/---

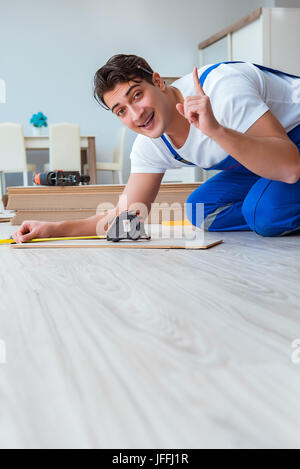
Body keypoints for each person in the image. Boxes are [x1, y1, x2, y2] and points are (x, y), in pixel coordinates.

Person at [12, 54, 300, 243]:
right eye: (121, 111)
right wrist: (53, 229)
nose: (136, 115)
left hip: (288, 144)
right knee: (201, 209)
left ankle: (270, 209)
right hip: (257, 156)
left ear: (159, 82)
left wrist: (216, 130)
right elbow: (127, 218)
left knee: (265, 212)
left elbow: (289, 166)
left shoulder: (223, 91)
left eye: (137, 95)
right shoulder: (151, 142)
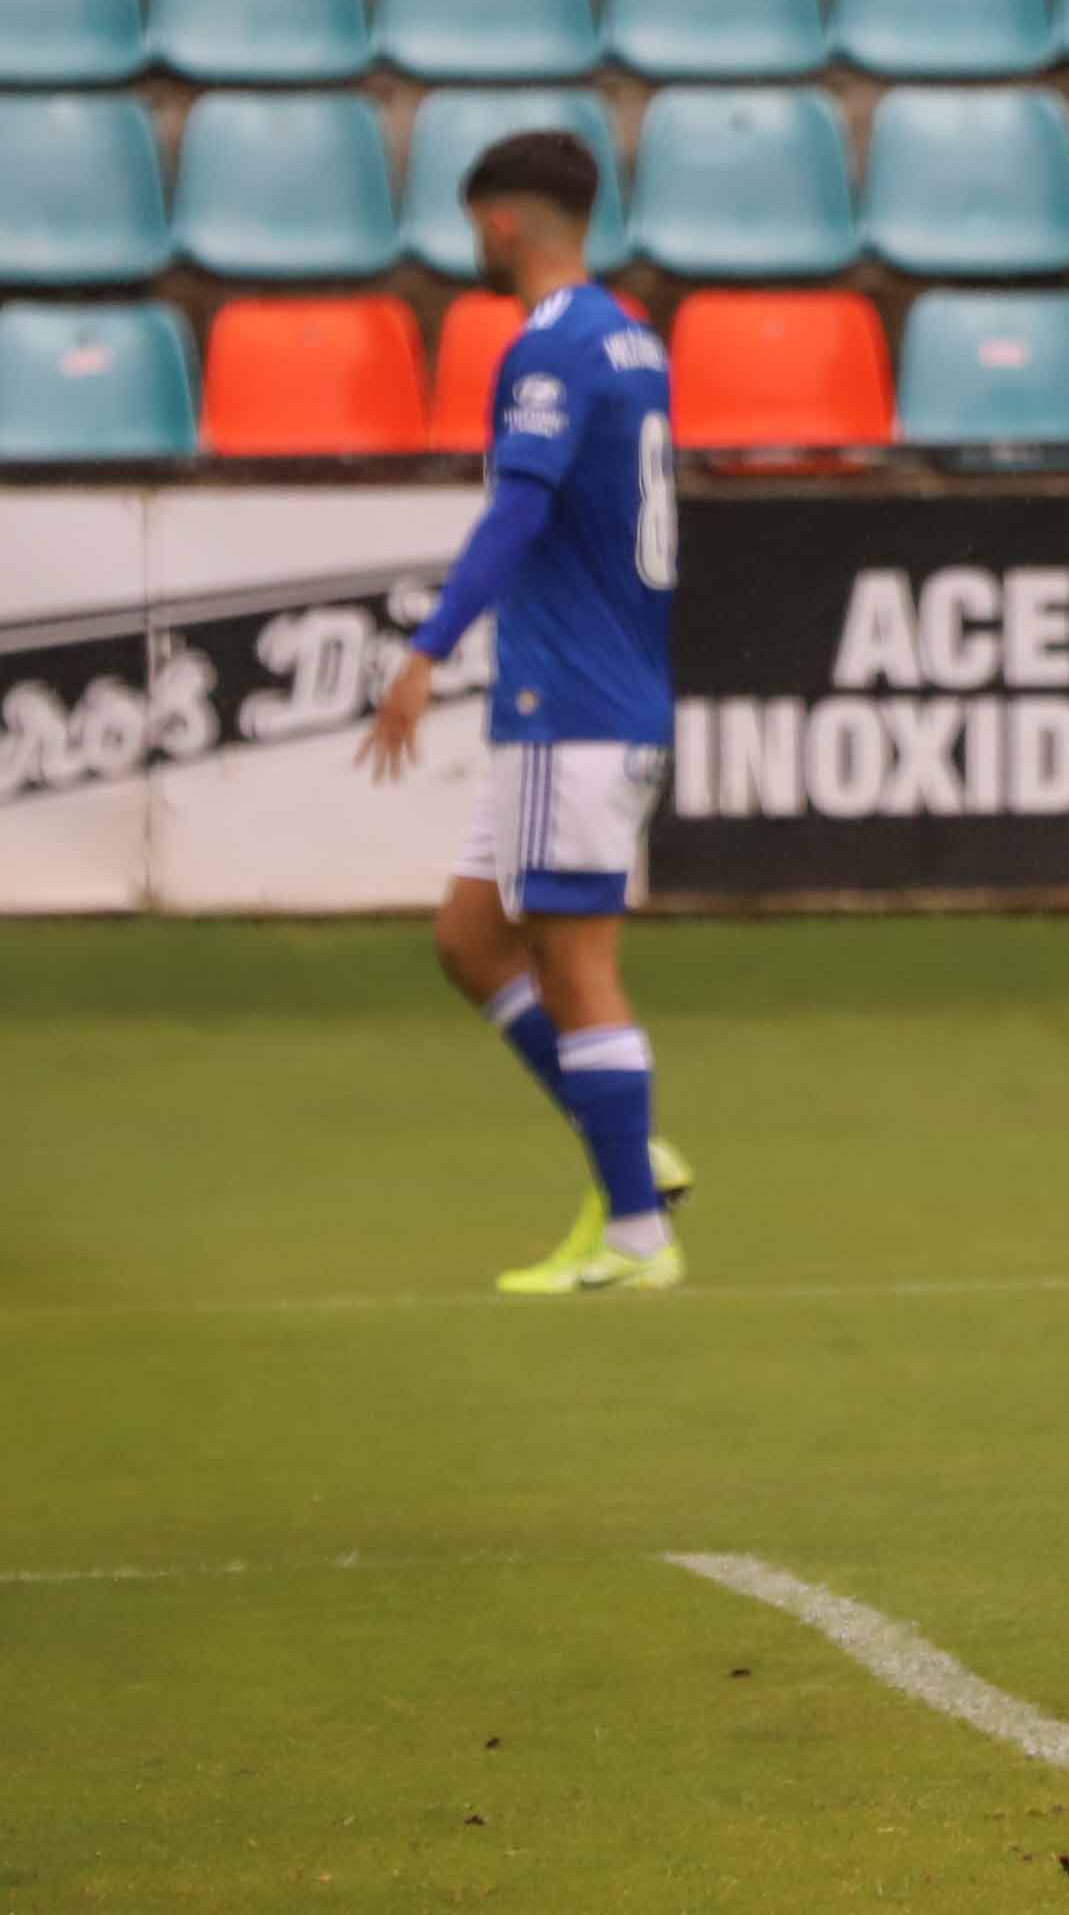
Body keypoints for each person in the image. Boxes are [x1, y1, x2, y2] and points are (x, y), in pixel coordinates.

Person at [358, 130, 692, 1297]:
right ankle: (629, 1145)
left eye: (474, 226)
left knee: (573, 960)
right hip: (594, 696)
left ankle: (636, 1230)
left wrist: (427, 646)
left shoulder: (549, 345)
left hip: (571, 703)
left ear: (501, 221)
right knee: (470, 937)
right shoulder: (630, 337)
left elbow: (519, 507)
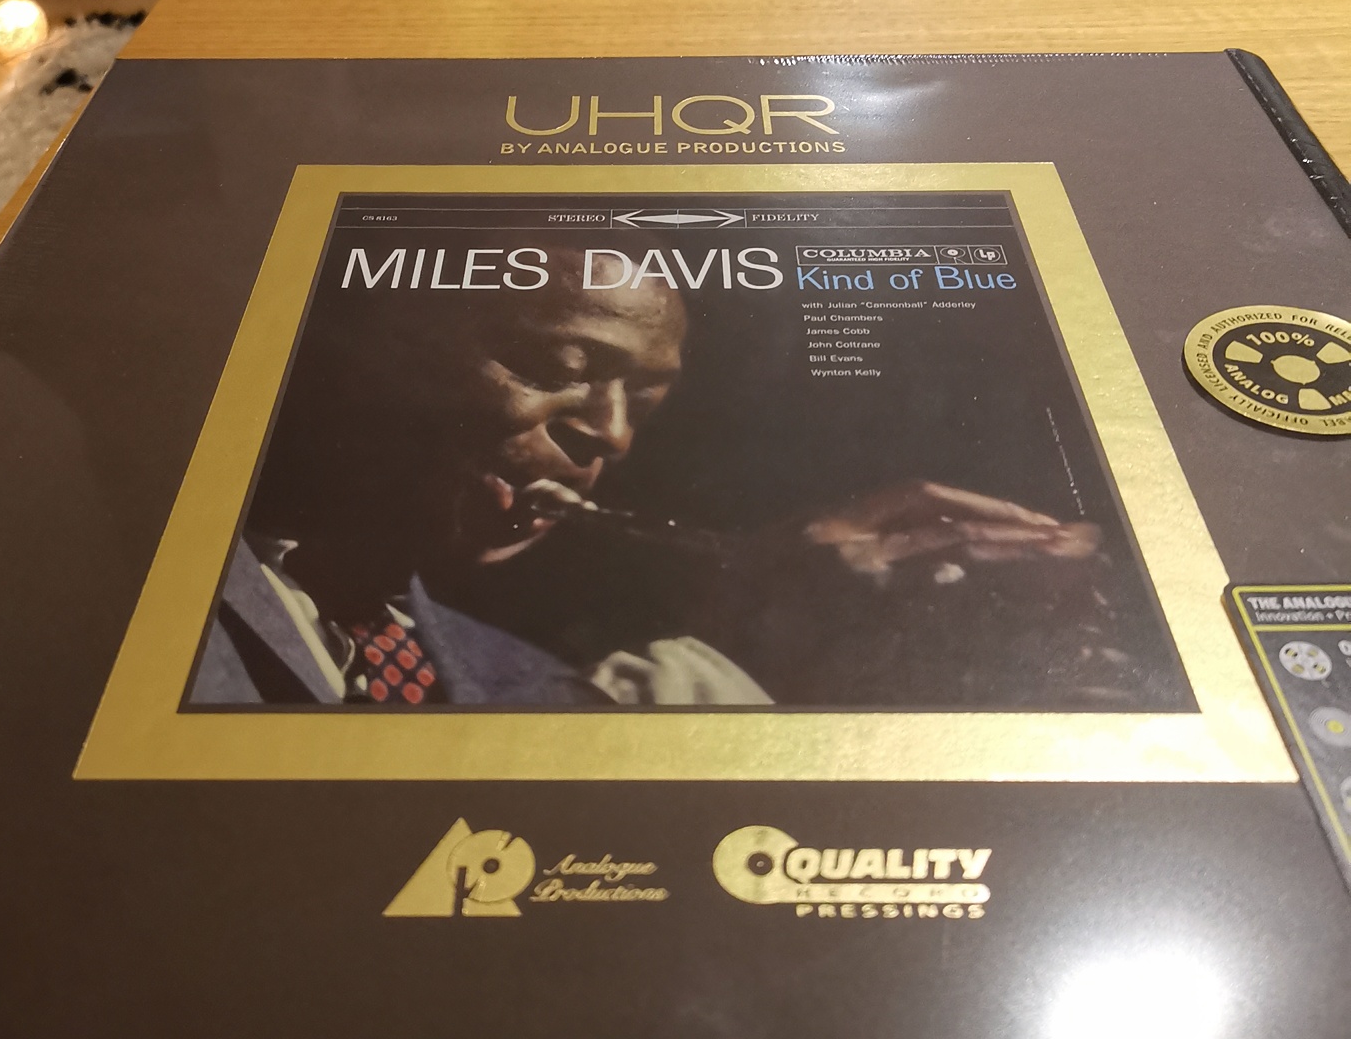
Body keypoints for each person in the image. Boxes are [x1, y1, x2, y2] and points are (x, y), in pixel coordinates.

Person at [190, 244, 1098, 709]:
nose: (613, 436)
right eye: (560, 365)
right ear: (379, 350)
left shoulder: (522, 676)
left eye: (646, 405)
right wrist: (734, 662)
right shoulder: (161, 594)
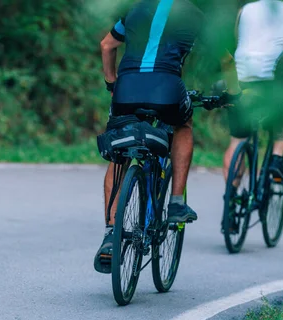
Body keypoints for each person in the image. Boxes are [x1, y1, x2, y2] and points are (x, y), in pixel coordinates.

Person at [94, 0, 242, 274]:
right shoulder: (195, 15)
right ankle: (175, 203)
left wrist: (111, 83)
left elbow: (107, 46)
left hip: (127, 90)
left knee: (120, 152)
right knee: (183, 125)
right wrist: (232, 93)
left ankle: (111, 234)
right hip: (167, 90)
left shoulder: (135, 10)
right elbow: (224, 59)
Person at [223, 0, 283, 188]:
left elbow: (239, 44)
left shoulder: (244, 11)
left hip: (239, 82)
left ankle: (231, 202)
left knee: (237, 140)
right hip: (270, 85)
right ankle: (277, 155)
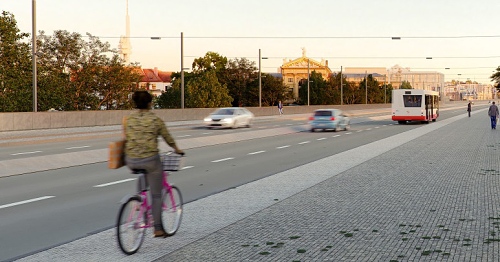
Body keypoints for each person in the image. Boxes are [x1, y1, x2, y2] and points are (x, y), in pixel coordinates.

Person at [124, 90, 184, 238]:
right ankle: (157, 228)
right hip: (151, 159)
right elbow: (167, 137)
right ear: (150, 103)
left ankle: (139, 200)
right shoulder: (155, 120)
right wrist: (177, 149)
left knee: (142, 174)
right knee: (156, 195)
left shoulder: (129, 119)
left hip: (131, 160)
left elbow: (127, 136)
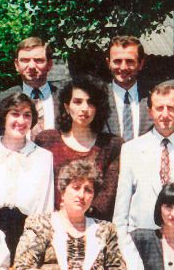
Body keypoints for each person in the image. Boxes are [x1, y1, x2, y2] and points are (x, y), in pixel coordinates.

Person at [113, 82, 174, 235]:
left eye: (171, 108)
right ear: (150, 112)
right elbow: (122, 205)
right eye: (159, 108)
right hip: (140, 240)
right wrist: (120, 243)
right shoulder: (131, 150)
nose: (165, 115)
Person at [35, 75, 123, 221]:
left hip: (93, 226)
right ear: (66, 107)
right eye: (77, 102)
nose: (84, 108)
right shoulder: (47, 141)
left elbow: (107, 197)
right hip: (51, 224)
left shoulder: (111, 145)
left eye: (91, 103)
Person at [0, 93, 54, 254]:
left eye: (27, 115)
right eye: (15, 114)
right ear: (4, 116)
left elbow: (45, 206)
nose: (21, 121)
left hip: (25, 233)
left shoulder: (43, 157)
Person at [0, 37, 62, 138]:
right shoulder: (0, 100)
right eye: (25, 60)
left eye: (38, 60)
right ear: (17, 65)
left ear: (49, 64)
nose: (32, 66)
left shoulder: (65, 98)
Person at [104, 36, 152, 140]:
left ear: (140, 64)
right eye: (117, 61)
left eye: (129, 61)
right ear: (108, 63)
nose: (123, 67)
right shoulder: (98, 99)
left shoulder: (152, 98)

\---

- **Task brief**: Each line, from the beginning of the listing to the line bearing "right shoulder: (151, 142)" inclusive, should be copied exactly; the pictures stay out.

- **Result**:
Body keypoints for each person in the image. Boxes are [x1, y1, x2, y2] and points are (x, y), in pixel coordinates.

Person at [12, 54, 300, 243]:
right eye: (121, 111)
right wrist: (53, 229)
nose: (136, 115)
left hip: (288, 144)
right knee: (201, 209)
left ankle: (270, 209)
right hip: (257, 156)
left ear: (159, 82)
left wrist: (216, 130)
right elbow: (127, 218)
left knee: (265, 212)
left elbow: (289, 166)
left shoulder: (223, 91)
left eye: (137, 95)
right shoulder: (151, 142)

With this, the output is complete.